At the same time commodity export prices are in constant flux. Cotton, corn, soybeans and beef all experienced lower per unit values in 2024. But, even with lowering commodity trading prices U.S. exports didn’t increase, which is troubling. Reduced exports of these commodities, particularly to China, widened the gap. Exports there fell by $3 billion last year and a similar trade scenario in 2025 adds to the USDA’s outlook of a growing deficit.


U.S. Trade Deals

The last new free trade agreement signed by the United States was with Panama in 2012. The United States has 14 free trade agreements, with 20 countries. Other agricultural producers have more agreements giving them better market access. For example, large markets for beef and animal feedstocks have opted for agreements with nations offering tariff free trade in closer proximity and we’ve lost some trade ground to Canada and Australia. 

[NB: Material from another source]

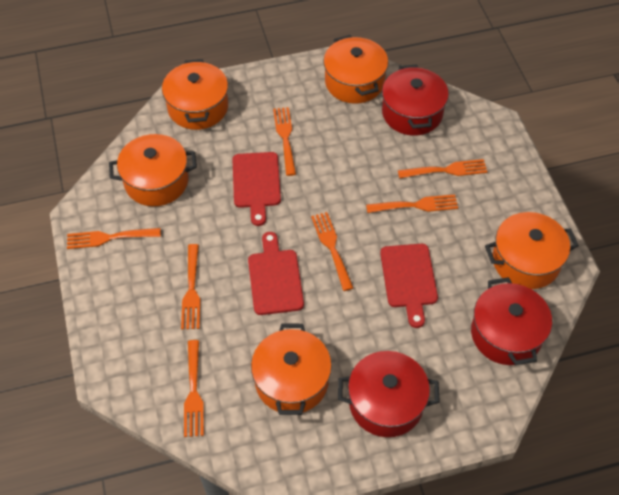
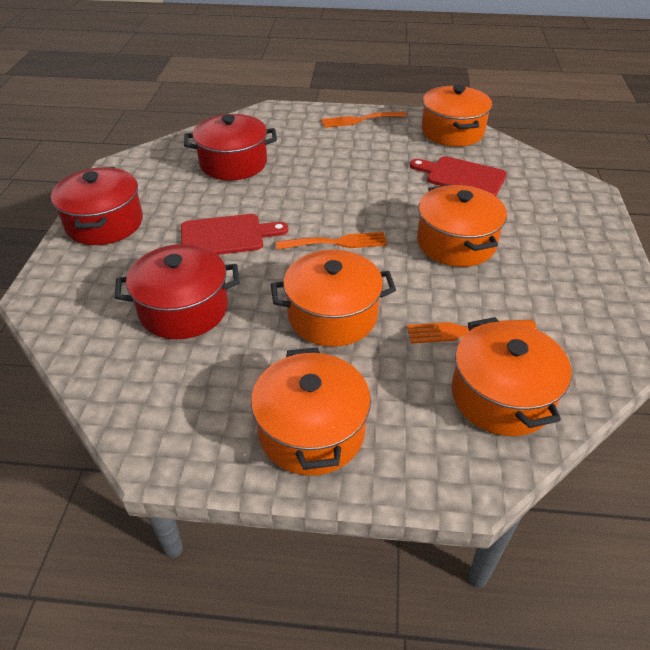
orange fork: 7 -> 3
red cutting board: 3 -> 2

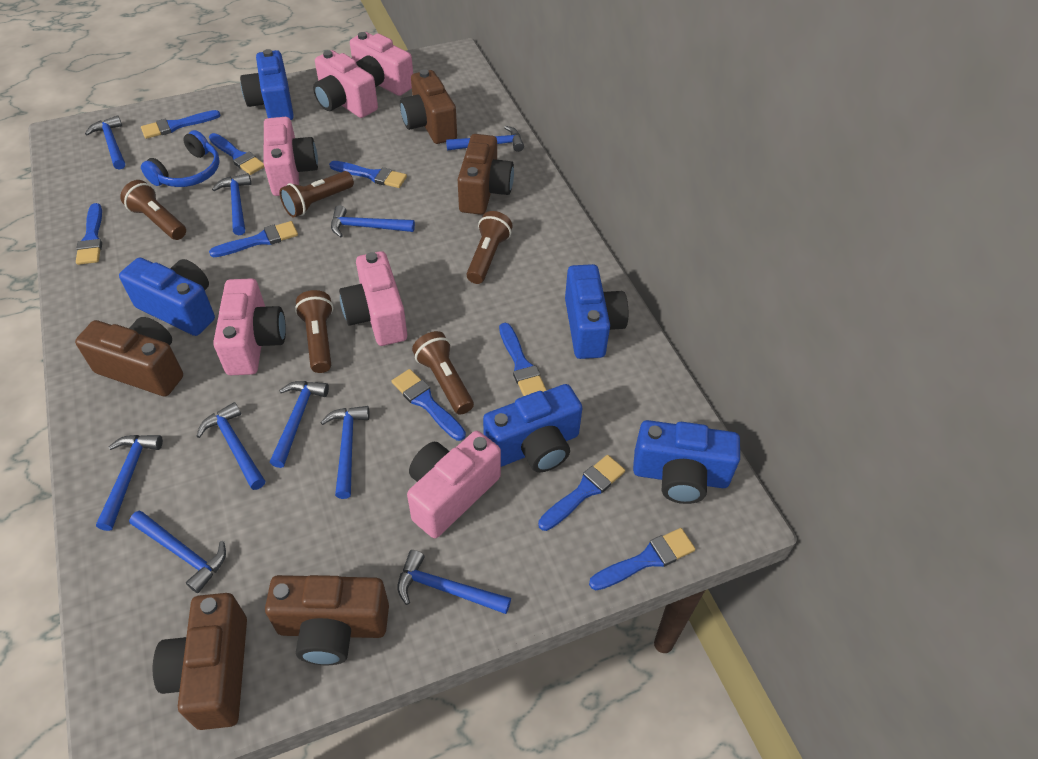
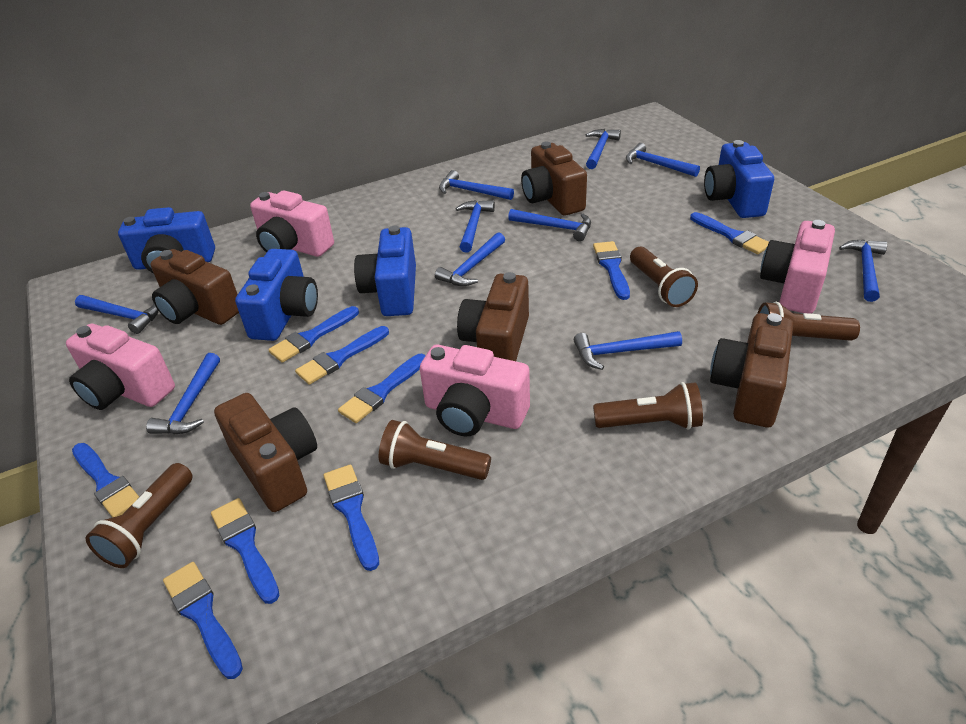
blue camera: 5 -> 4
blue headphones: 1 -> 0
pink camera: 6 -> 4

Brazil and Argentina have emerged as strong competition for the United States in the ag sector. According to the USDA outlook report, Argentina is expected to almost double in growth this year from 2.8% in 2024 to 5% in 2025. Brazil is expected to maintain a similar growth percentage as last year of 2.1%. South American growth has encroached on export markets usually claimed by the United States.


With exports in decline and imports on the rise, the USDA has freed up $300 million to aid in the development of new export markets. Free trade agreements with fast growing economies in Africa could be a way to reverse the deficit dilemma and offset fewer exports to China. Without new agreements the American farmer will struggle to remain competitive with nations offering cheaper commodities.


For decades the United States experienced strong trade relationships and trade surplus. To consider a four year deficit streak is alarming and is certainly catching the attention of economists. Working to cut domestic production costs could make American commodities more competitive in the global markets as could new or amended trade agreements. The trade decisions going forward will shape our food security landscape.